Giustizialismo e Garantismo

La giustizia, in particolare quella penale, appare oggi sempre più oggetto di contrasti quotidiani tra le istituzioni; contrasti da cui emerge l’antagonismo che regna tra il giustizialismo e il garantismo, due correnti di pensiero che sembrano essere divenute le uniche forme distintive della qualificazione di ciò che accade nel mondo giuridico: “giustizialista o garantista, tertium non datur”.
In effetti questi termini individuano l’atteggiamento assunto nel modo di agire di ognuno di noi, che non ha niente a vedere con la giustizia vera, fondata sull’obiettività del giudizio nella valutazione di un fatto, che prescinde o dovrebbe prescindere dall’intrusione di sentimenti personali. Ciò che non sempre avviene. L’approccio al giudizio non sempre si dimostra, infatti, depurato da influenze educative in un senso o nell’altro di chi ad esso viene chiamato.  L’ambiente in cui si cresce non sempre risulta educativamente asettico, privo cioè di influenza in un senso o nell’altro, sicché ognuno di noi si conduce nella vita prigioniero del propria educazione.

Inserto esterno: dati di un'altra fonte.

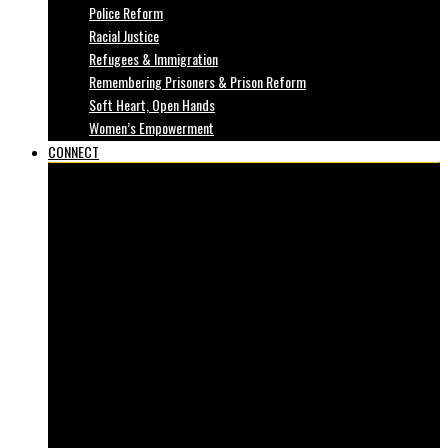
Police Reform
Racial Justice
Refugees & Immigration
Remembering Prisoners & Prison Reform
Soft Heart, Open Hands
Women’s Empowerment
CONNECT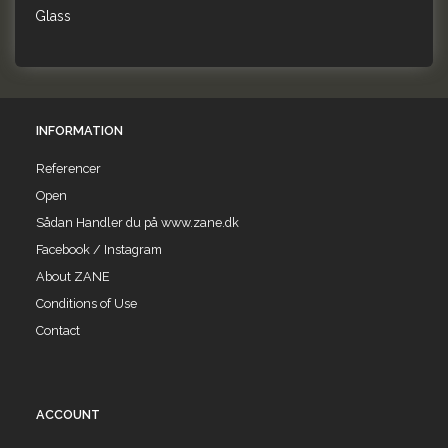
Glass
INFORMATION
Referencer
Open
Sådan Handler du på www.zane.dk
Facebook / Instagram
About ZANE
Conditions of Use
Contact
ACCOUNT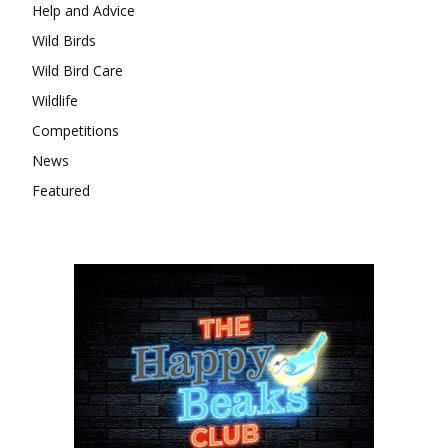
Help and Advice
Wild Birds
Wild Bird Care
Wildlife
Competitions
News
Featured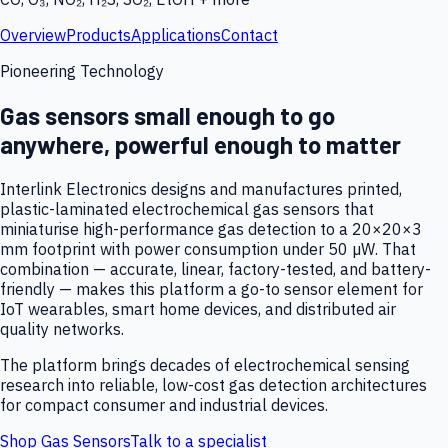
Overview
Products
Applications
Contact
Pioneering Technology
Gas sensors small enough to go
anywhere, powerful enough to matter
Interlink Electronics designs and manufactures printed,
plastic-laminated electrochemical gas sensors that
miniaturise high-performance gas detection to a 20×20×3
mm footprint with power consumption under 50 µW. That
combination — accurate, linear, factory-tested, and battery-
friendly — makes this platform a go-to sensor element for
IoT wearables, smart home devices, and distributed air
quality networks.
The platform brings decades of electrochemical sensing
research into reliable, low-cost gas detection architectures
for compact consumer and industrial devices.
Shop Gas Sensors
Talk to a specialist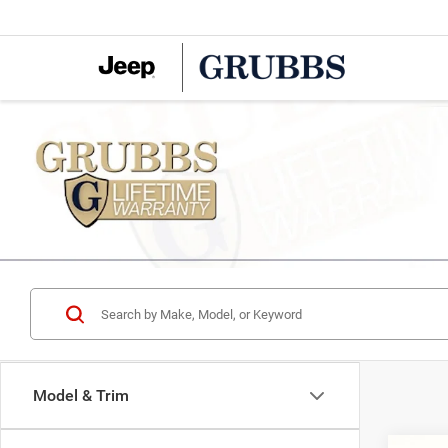
Model & Trim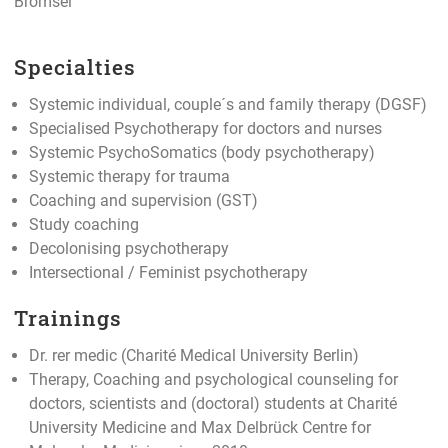
Brömsel
Specialties
Systemic individual, couple´s and family therapy (DGSF)
Specialised Psychotherapy for doctors and nurses
Systemic PsychoSomatics (body psychotherapy)
Systemic therapy for trauma
Coaching and supervision (GST)
Study coaching
Decolonising psychotherapy
Intersectional / Feminist psychotherapy
Trainings
Dr. rer medic (Charité Medical University Berlin)
Therapy, Coaching and psychological counseling for
doctors, scientists and (doctoral) students at Charité
University Medicine and Max Delbrück Centre for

Ogni giudizio diviene così espressione, si può dire, del carattere di chi lo esprime, che incide sulla sua obiettività e quindi sulla sua purezza giuridica. Ma c’è pure di più, perché uno o l’altro termine che qualifica un giudizio può essere frutto anche  del sentimento che domina in un dato momento storico nell’opinione pubblica, portandoci a concludere, così, che nessun giudizio è privo di intrusioni soggettive da parte di chi lo emette.

Tutto questo non lo sto esprimendo per caso, perché capita, talvolta, di ascoltare esperti che si dimenticano dell’inesistenza di una verità giuridica priva di ingerenze “extra ordinem”.

Le critiche generalizzate all’attuale procedimento penale, per esempio, causative di una notevole quantità di archiviazioni e di assoluzioni, non possono venire meno, come contrariamente da taluni affermato, per l’obbligo d’iscrizione di una notizia di reato nel registro degli indagati, che peraltro potrebbe essere oggetto di riflessione da parte del legislatore, esse riguardano la diffusione mediatica di tale iscrizione, in assenza  della valutazione di una verosimile probabilità di condanna conseguenziale o di un interesse pubblico concreto sottostante all’informazione, che espongono ingiustamente alla gogna mediatica la reputazione del malcapitato di turno.
La vicenda di Milano sull’annullamento degli arresti, domicilari e non, dimostra ancora una volta, qualora ve ne fosse bisogno, la necessità, pertanto, di procedere ad una modifica culturale della legge di procedura penale, più tesa ad evitare l’ignominia che inevitabilmente riversa ora sulle persone, incolpevolmente poste sotto i riflettori della cronaca giudiziaria, e più tesa, invece, al rafforzamento della salvaguardia del principio “in dubio pro reo”, anche  nelle fasi preliminari delle indagini, come da me diffusamente scritto nel libro “Castigo senza Delitto” – Beccaria dove sei? – Appare insomma lecito chiedersi se la dignità e anche la reputazione, non meritino di essere meglio tutelate dall’eccesso  d’informazione su fatti d’interesse esclusivamente privato. Appare cioè lecito chiedersi quali limiti imporre alla libertà d’informazione, per non travalicare l’interesse pubblico ad essa sotteso nell’art. 21  della Costituzione.
Queste critiche non vogliono essere, comunque, un freno alla legittima libertà di stampa,  ma sono mosse dall’auspicio di raffozzarne la serietà, della quale un Paese che affonda le sue radici nella culla della civiltà giuridica non può fare a meno, soprattutto oggi che essa viene offuscata dalla diffusione delle fake news.